====== Extract to read

All operations were performed on ice. Centrifugation of the samples was performed at 4 °C. After transferring the whole brains of tree shrew embryos to ice-cold DMEM/FBS, the dura mater and blood vessels were removed from the brains. Brain tissues were dissociated using a modified protocol from the Worthington Papain Dissociation System. In brief, the dissected brains were cut into small pieces of less than 1 mm³. The small pieces were then digested with 1 mg/ml papain and 0.4% DNaseI at 37 °C for 30 min, shaking once every 5 min. After 40 min, the digestion process was blocked with DMEM/FBS. Cell suspensions were filtered through a 100-µm cell strainer and pelleted in a benchtop centrifuge at 200 × g for 5 min. Pellets were resuspended in DMEM and strained through a 40-µm filter.

To remove cell debris, 2 ml cell suspension was layered onto a gradient composed of 1 ml layers of 11%, 20%, and 35% Optiprep1.32, pH 7.4, in DMEM and centrifuged for 5 min at 430 × g with no brake. The bottom 1 ml of the gradient was collected and mixed with 1 ml DMEM. The cells were then pelleted at 550 × g for 5 min before being resuspended in 100–200 µl DMEM with 0.2% bovine albumin. Quality control required cell viability to be higher than 80%. The cells of the brain of each tree shrew embryo were then processed with Chromium Single Cell 3′ Reagent Kits following the manufacturer's instructions (v3 chemistry CG000183).

============
====== Study material

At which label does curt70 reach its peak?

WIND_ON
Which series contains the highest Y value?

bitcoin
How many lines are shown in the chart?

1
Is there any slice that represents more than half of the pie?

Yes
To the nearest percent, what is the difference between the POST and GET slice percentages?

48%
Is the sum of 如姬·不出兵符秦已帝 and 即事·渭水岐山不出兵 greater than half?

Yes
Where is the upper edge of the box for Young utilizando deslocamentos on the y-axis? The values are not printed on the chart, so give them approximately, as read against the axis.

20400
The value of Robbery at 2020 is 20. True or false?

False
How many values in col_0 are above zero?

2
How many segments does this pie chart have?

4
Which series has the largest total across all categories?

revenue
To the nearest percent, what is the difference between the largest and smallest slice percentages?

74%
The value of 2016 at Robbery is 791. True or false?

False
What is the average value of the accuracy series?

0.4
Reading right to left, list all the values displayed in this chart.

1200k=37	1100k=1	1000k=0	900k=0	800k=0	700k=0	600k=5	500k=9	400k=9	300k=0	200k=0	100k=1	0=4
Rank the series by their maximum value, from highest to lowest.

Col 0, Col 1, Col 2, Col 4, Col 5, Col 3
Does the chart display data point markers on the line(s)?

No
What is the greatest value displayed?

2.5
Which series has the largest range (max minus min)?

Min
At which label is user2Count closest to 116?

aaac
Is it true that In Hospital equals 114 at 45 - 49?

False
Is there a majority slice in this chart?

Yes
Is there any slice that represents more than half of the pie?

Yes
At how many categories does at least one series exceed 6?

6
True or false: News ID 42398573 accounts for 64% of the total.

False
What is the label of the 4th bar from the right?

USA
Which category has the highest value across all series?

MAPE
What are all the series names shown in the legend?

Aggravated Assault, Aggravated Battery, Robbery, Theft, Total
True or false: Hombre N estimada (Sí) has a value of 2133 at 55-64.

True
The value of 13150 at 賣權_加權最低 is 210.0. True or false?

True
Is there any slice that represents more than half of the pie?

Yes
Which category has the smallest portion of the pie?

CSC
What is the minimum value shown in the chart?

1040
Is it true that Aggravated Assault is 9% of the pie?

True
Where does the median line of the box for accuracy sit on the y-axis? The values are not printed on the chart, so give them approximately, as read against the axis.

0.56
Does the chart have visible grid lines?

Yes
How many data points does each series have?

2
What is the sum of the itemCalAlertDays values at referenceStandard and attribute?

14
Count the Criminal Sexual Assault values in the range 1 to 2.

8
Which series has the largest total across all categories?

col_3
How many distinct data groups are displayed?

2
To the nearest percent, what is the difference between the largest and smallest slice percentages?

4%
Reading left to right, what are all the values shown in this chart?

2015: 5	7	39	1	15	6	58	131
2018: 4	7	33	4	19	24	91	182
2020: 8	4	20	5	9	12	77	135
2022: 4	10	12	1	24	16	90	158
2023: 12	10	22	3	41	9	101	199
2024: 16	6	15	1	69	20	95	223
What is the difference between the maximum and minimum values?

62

============

- Instructions
A – Print the stretch of the brain dissociation protocol from "All operations were" through "a 40-µm filter." word for word.
B – List every centrifugal force, in × g, that the brain dissociation protocol specifies for a centrifugation step.
C – Pick up the brain dissociation protocol after its final sentence and write what comes next.

- Answers below
A –
All operations were performed on ice. Centrifugation of the samples was performed at 4 °C. After transferring the whole brains of tree shrew embryos to ice-cold DMEM/FBS, the dura mater and blood vessels were removed from the brains. Brain tissues were dissociated using a modified protocol from the Worthington Papain Dissociation System. In brief, the dissected brains were cut into small pieces of less than 1 mm³. The small pieces were then digested with 1 mg/ml papain and 0.4% DNaseI at 37 °C for 30 min, shaking once every 5 min. After 40 min, the digestion process was blocked with DMEM/FBS. Cell suspensions were filtered through a 100-µm cell strainer and pelleted in a benchtop centrifuge at 200 × g for 5 min. Pellets were resuspended in DMEM and strained through a 40-µm filter.

B – 200 × g, 430 × g, 550 × g

C –
Library Construction and Sequencing

The input cells were loaded onto the channel of Single Cell B Chip (v3 chemistry, PN-1000153). The 10x library was constructed using 10x Chromium Controller and Chromium Single Cell 3′ Reagent Kits (v3 chemistry CG000183) following the detailed protocol of the manufacturer. In brief, single-cell suspensions in each channel of the chip were loaded on a Chromium Controller (10x Genomics, Pleasanton, CA) to generate single-cell GEMs (gel beads in the emulsion). The 10x libraries of each channel were then prepared using the Chromium Single Cell 3′Gel Bead and Library Kit v3 (PN-1000153, 1000075, 120262; 10x Genomics).

Libraries were sequenced using an Illumina NovaSeq 6000 sequencer with 150-bp paired-end reads.

Single-Cell RNA-Sequencing Data Processing and Analysis

Quality Control of Raw Data

We used fastp (Chen et al. 2018) to perform basic statistics on the quality of the raw reads, ensuring the raw reads of Read1 and Read2 were adequate for subsequent analyses. In total, we sequenced 9,241 and 9,685 single cells from two tree shrew embryos, respectively.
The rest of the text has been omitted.